It is a sobering, or at any rate a salutary, thought that a man is, after all , only as recognizable as his Wellington boots. This realization came to me the other night when I was down our road walking the dog, in shoes (me, not the dog), and a woman I'd never seen before suddenly issued from one of the houses with a large Alsatian.
We exchanged the kind of greetings dogwalkers sometimes indulge in and were proceeding in various directions when she suddenly turned round and said: "And you must be the man who walks his dog in the long grass below the houses." I admitted it was possible.
"I see you from my kitchen," she said. "I didn't recognize you at first -- without your Wellington boots."
It is, I suppose, such subtle nuances that distinguish between life in the country and life in the city. If, when I lived down in Yorkshire, I'd worn shoes instead of boots to cross the fields, Ken, the farmer, would probably have wanted to know if I was going to a wedding. "Nay, lad, tha's dressed up, in't tha?" -- I can just hear him imitating broad Yorkshire as only a broad Yorkshireman can.
There the mud season was about as long as the four other seasons put together. A bootless man was an unusual sight. A mere move to the city of Glasgow is not enough to kick the boot-wearing habit. My feet came north with me: so did my Wellies -- naturally.
Boots of course go with long wet grass, and long wet grass goes with walking the dog. Below the houses along our road is a wild area of common land known as the "Cunyon" which makes an impressive little urban stab at walkable "countryside." It's left to its own devices, more or less, and is filled with wildflowers, shrubs, brambles and grass. I'd never before thought of my boots as particularly noticeable. But now, when I stride through the cunyon with the dog, relishing every scented root and stem in all this wonderful, growing green, I wonder who might be admiring them through lace curtains or venetian blinds. . . .
Have my boots and dog and I become part of that woman's outlook, figures in her environment?Who knows? Perhaps we have even modified it slightly.
Academic observers of the urban scene frequently point out the sense of anonymity experienced by people when moving from the country into the city. For some this can act as a gigantic surge of unaccustomed freedom. They can move and act and dress and behave unscrutinized by all-seeing and appraising village eyes. They can avoid encounters. But -- so goes the theory -- this release can be double-edged.
I think so too. We may well escape critical eyes of a narrowing sort, but at the same time we escape approval and particularly warming and pleasant notice. Most of us are a strange mixture of the private and the public, the introvert and the extrovert. Secretly, perhaps, we like to be seen and watched. Even the acutely reticent can feel a small shudder of pleasure when someone has recognized him.
The city is what you make it, of course, like the country: it responds to you; you contain it. You determine your identity in it. The woman who recognized me as the man in Wellington boots that summer night simply increased my conviction that "city anonymity" is a myth, suffered only if unchallenged.
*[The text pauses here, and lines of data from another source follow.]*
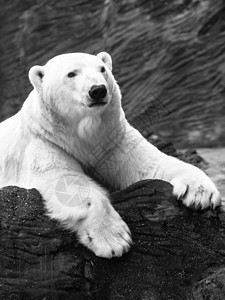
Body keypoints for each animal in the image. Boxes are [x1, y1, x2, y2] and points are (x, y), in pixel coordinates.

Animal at [0, 51, 221, 258]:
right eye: (71, 73)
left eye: (102, 69)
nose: (98, 90)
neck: (83, 136)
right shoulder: (46, 141)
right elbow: (65, 181)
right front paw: (112, 240)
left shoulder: (112, 139)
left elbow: (151, 165)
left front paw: (200, 193)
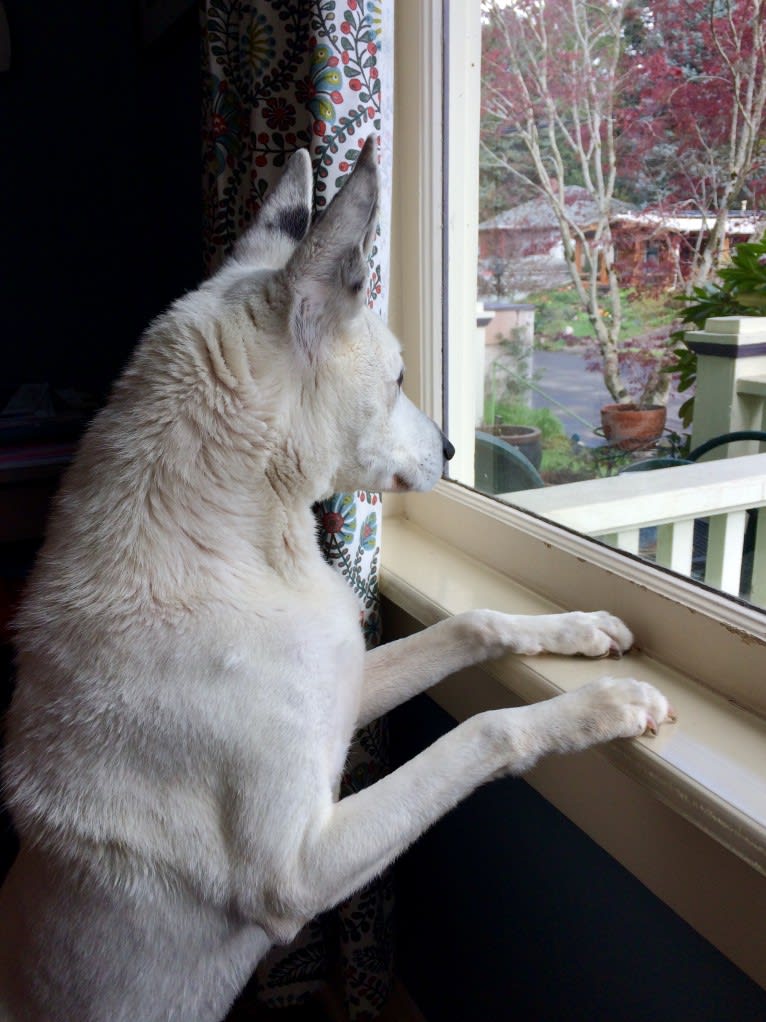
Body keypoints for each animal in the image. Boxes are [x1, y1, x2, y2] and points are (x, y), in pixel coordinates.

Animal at [0, 142, 669, 1021]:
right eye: (400, 378)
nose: (453, 451)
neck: (248, 552)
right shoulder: (299, 872)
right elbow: (486, 732)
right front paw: (607, 706)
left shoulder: (347, 693)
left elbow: (472, 623)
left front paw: (581, 629)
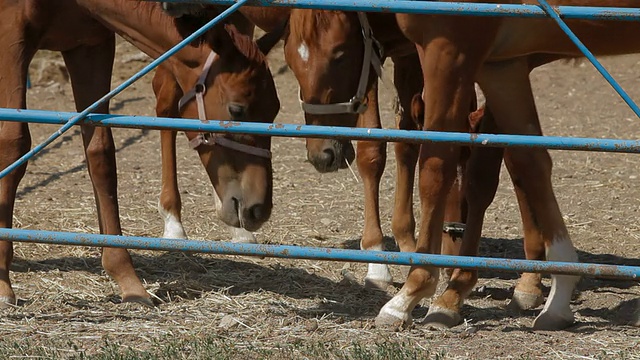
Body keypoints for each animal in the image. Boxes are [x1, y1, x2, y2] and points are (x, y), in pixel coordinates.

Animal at [0, 0, 280, 306]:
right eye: (237, 110)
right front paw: (3, 281)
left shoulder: (90, 45)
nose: (258, 209)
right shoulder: (12, 37)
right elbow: (14, 142)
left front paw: (127, 279)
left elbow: (100, 153)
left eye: (275, 111)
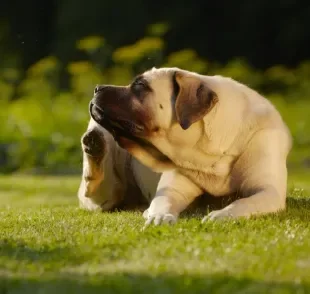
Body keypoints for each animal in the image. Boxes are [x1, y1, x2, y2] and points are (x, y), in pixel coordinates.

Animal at [78, 67, 292, 227]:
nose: (97, 88)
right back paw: (94, 144)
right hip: (104, 190)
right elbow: (162, 202)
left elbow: (242, 203)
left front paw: (222, 215)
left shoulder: (268, 191)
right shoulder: (172, 190)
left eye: (140, 85)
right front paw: (159, 216)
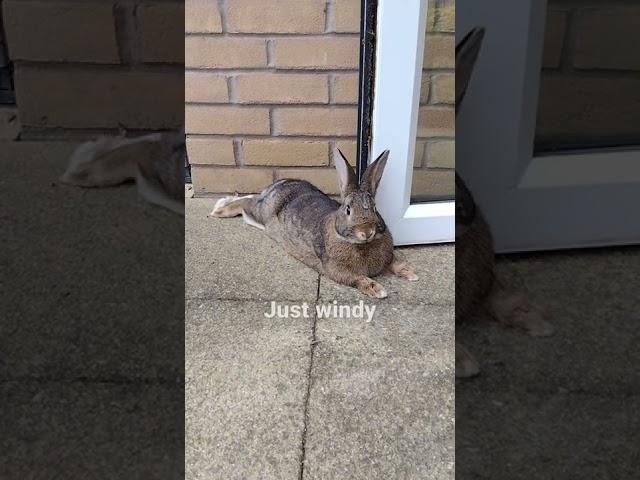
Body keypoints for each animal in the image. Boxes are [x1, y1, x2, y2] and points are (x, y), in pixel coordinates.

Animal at [211, 150, 420, 298]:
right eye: (348, 210)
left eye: (375, 209)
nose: (367, 231)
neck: (362, 244)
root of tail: (280, 183)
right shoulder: (336, 270)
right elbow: (356, 279)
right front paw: (378, 289)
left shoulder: (387, 258)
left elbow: (394, 263)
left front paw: (411, 273)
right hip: (263, 212)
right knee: (247, 203)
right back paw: (220, 209)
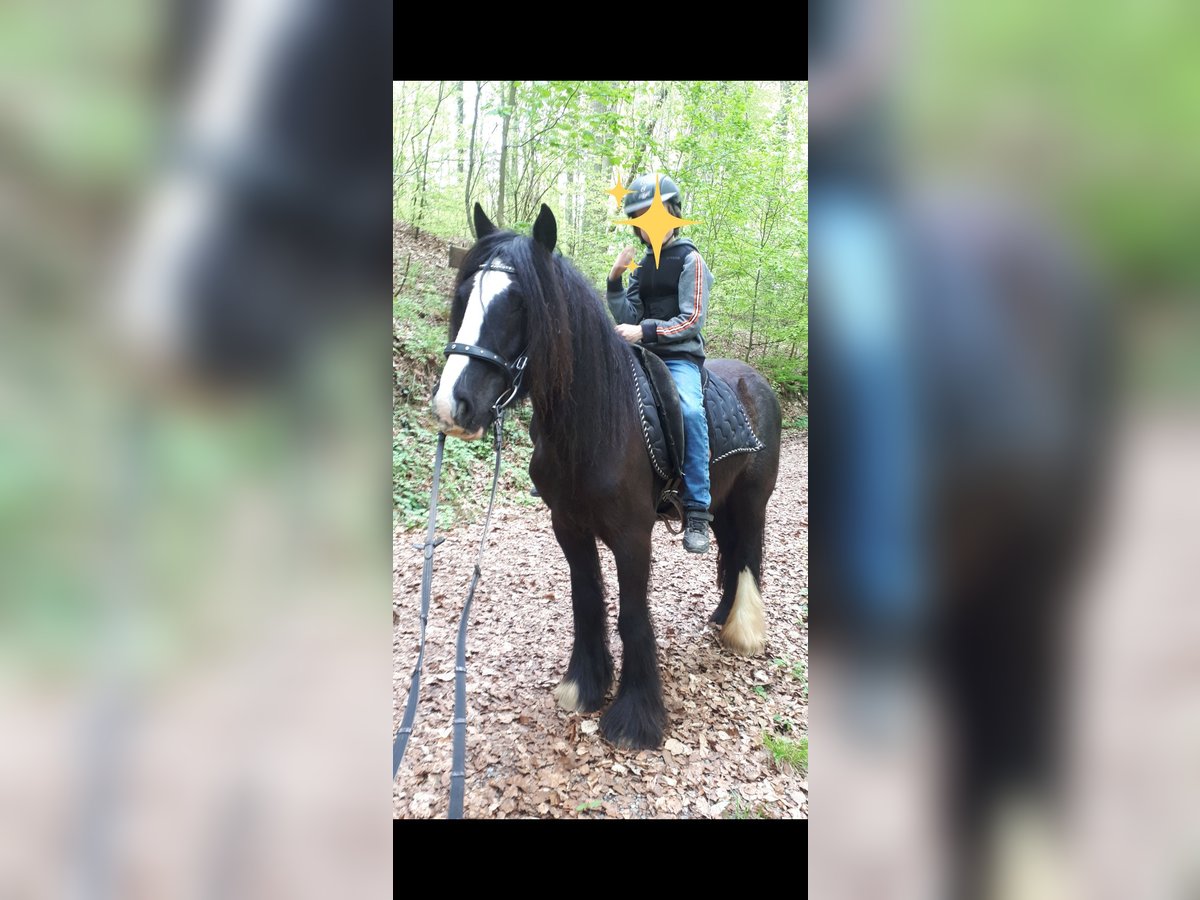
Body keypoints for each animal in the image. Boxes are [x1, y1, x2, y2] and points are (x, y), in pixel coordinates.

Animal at [431, 203, 783, 750]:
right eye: (465, 296)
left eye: (519, 304)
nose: (452, 406)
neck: (596, 423)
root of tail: (757, 381)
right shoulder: (569, 527)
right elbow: (588, 602)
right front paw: (584, 685)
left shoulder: (632, 534)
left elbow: (633, 615)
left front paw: (635, 718)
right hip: (724, 501)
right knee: (731, 552)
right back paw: (722, 617)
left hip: (751, 500)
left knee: (746, 555)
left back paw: (742, 632)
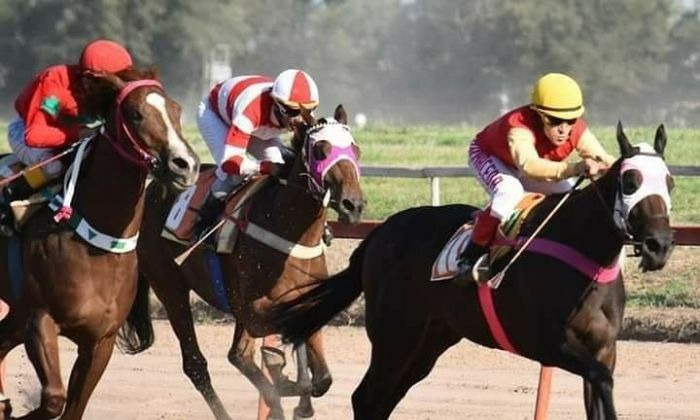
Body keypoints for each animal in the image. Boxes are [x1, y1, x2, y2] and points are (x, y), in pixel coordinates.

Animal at [0, 67, 201, 418]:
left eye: (176, 110)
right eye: (135, 114)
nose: (185, 165)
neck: (96, 247)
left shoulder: (99, 342)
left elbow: (72, 407)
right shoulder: (40, 320)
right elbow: (54, 399)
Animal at [137, 105, 366, 420]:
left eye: (355, 150)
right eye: (321, 151)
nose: (353, 205)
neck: (291, 232)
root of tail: (150, 192)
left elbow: (322, 378)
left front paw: (297, 394)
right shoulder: (251, 307)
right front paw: (286, 380)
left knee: (239, 356)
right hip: (170, 285)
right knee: (196, 364)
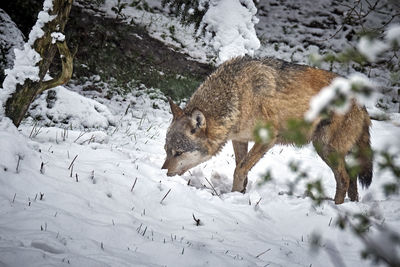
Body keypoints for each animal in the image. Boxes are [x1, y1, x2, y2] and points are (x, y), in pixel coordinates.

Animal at [160, 56, 372, 203]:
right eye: (166, 151)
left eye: (179, 153)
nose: (162, 173)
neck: (238, 96)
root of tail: (361, 102)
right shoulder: (239, 139)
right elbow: (241, 166)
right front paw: (242, 193)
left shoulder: (267, 139)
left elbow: (240, 169)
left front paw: (234, 195)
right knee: (351, 178)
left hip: (325, 149)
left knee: (344, 179)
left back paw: (337, 208)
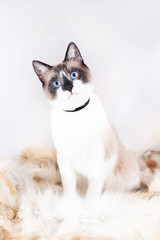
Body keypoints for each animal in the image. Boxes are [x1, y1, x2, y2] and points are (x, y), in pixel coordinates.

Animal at [32, 42, 140, 198]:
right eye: (56, 83)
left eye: (74, 75)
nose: (68, 87)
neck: (76, 114)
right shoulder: (65, 160)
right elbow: (69, 190)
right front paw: (69, 204)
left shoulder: (98, 159)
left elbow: (92, 194)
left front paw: (89, 205)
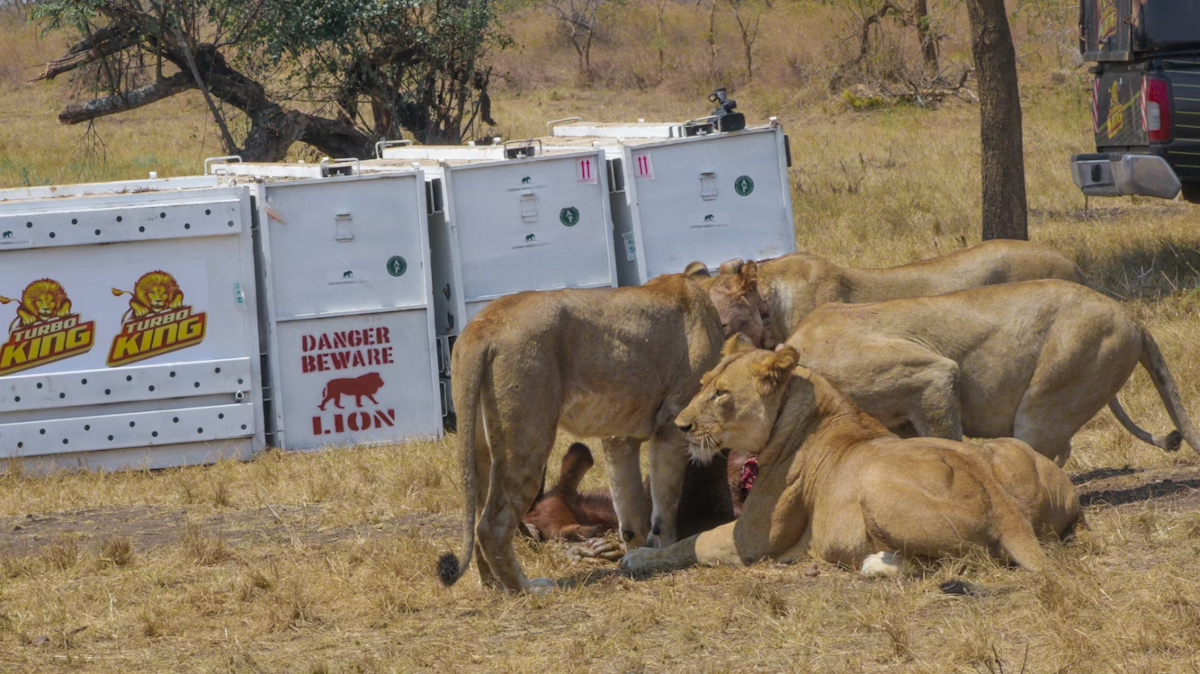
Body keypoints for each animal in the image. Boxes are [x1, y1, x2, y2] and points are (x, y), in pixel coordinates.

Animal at [439, 267, 724, 587]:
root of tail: (482, 324)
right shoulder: (672, 423)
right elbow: (664, 507)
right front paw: (662, 552)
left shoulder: (619, 436)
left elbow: (631, 510)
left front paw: (633, 554)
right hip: (527, 441)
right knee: (491, 524)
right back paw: (527, 588)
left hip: (479, 444)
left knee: (478, 517)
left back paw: (494, 585)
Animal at [619, 335, 1089, 578]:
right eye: (702, 385)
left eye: (721, 393)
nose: (680, 425)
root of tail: (1005, 508)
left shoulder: (752, 540)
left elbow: (691, 542)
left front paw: (637, 557)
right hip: (1009, 455)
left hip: (874, 483)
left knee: (963, 561)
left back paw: (877, 563)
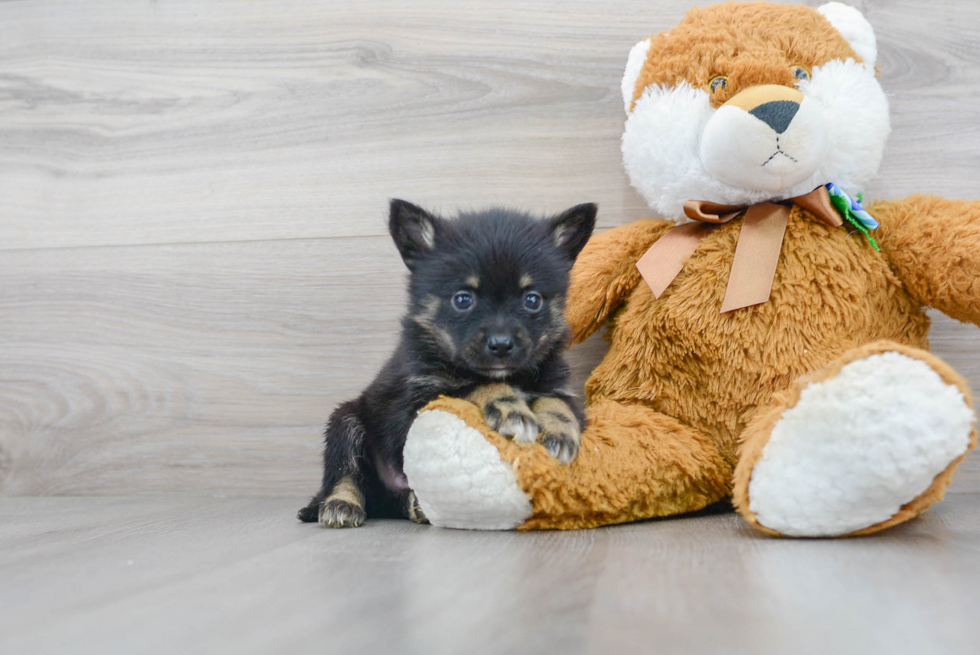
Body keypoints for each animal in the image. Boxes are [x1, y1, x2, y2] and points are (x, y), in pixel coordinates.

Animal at [294, 199, 592, 528]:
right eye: (463, 300)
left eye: (532, 300)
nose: (501, 345)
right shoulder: (415, 403)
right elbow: (475, 384)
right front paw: (510, 407)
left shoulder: (560, 388)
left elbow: (556, 403)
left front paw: (562, 431)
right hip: (345, 421)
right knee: (344, 472)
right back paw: (341, 504)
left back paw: (416, 506)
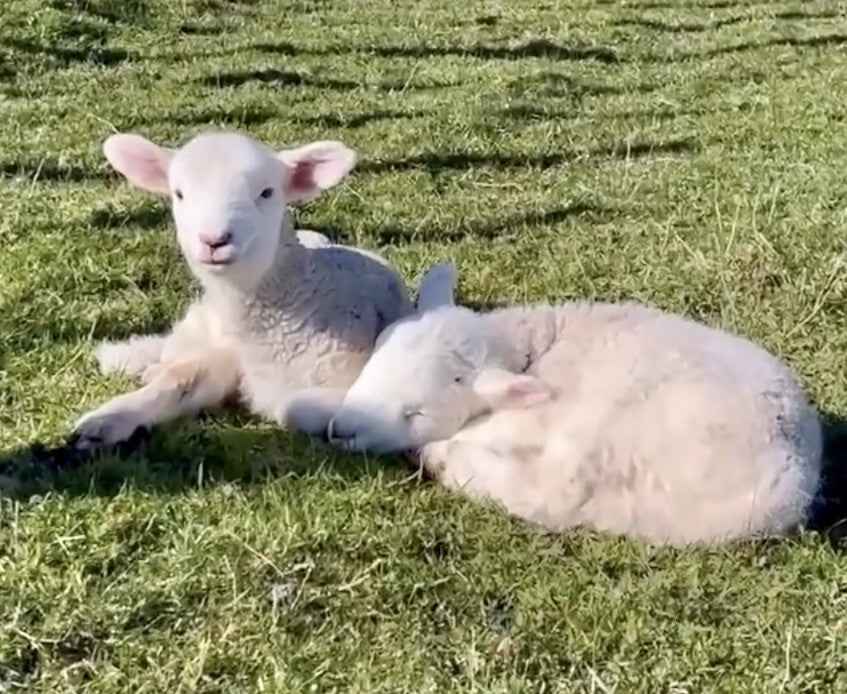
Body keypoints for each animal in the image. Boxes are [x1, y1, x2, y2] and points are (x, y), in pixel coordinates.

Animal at [72, 130, 413, 449]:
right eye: (179, 193)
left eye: (267, 192)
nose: (214, 240)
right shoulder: (229, 354)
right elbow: (183, 379)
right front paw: (106, 420)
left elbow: (294, 407)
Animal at [327, 264, 823, 546]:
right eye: (374, 357)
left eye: (415, 413)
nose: (339, 430)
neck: (525, 348)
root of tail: (793, 476)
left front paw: (435, 451)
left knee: (551, 494)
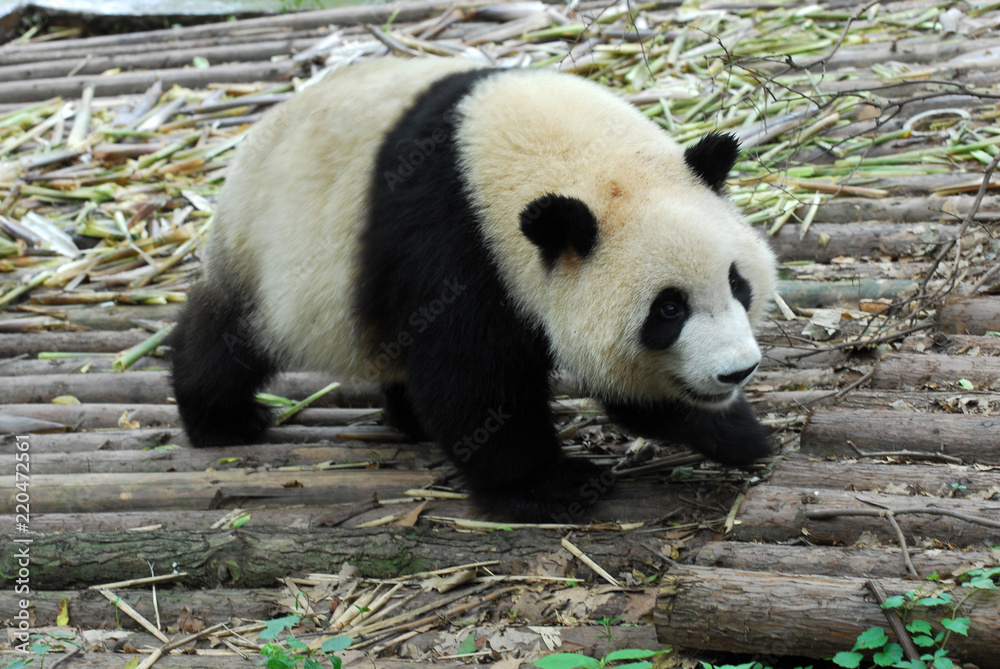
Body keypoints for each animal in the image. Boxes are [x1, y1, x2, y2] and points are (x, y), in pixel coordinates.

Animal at [169, 57, 777, 522]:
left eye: (737, 284)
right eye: (668, 309)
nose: (737, 371)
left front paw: (739, 434)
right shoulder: (454, 242)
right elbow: (474, 381)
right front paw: (550, 486)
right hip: (269, 252)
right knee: (228, 334)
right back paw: (222, 420)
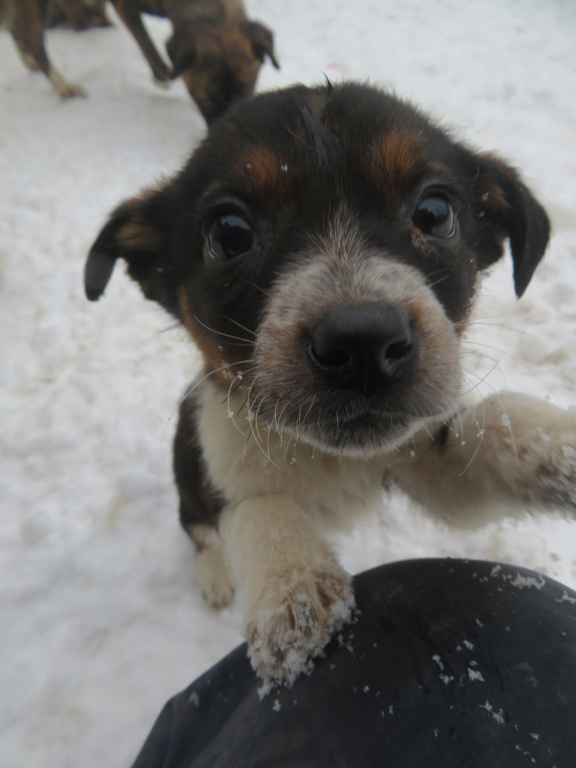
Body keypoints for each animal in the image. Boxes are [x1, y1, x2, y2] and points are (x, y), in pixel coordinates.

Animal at [84, 82, 576, 688]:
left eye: (435, 212)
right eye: (230, 232)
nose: (363, 342)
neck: (329, 458)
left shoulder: (429, 463)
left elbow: (493, 424)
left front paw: (560, 444)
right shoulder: (221, 464)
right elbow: (258, 510)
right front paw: (293, 587)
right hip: (185, 467)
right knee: (195, 526)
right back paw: (215, 574)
In any event, I'm delighted that my boots had something to do with a challenge. Boots are heroic -- but also human. They make their mark on the earth, but not aggressively. They are an amiable kind of footwear. They flatten but don't churn up pathways. They forge tracks. Boots conquered the moon. And boots are obligatory for a walk with a dog. Dogs have their own ways of adapting to a new environment, of making their importance felt, of staking out territory. But a man on a walk (at least through a sea of summer grass) without boots is but a poor creature. All cities should be full of men in boots , tramping exultantly over their waste places, getting noticed.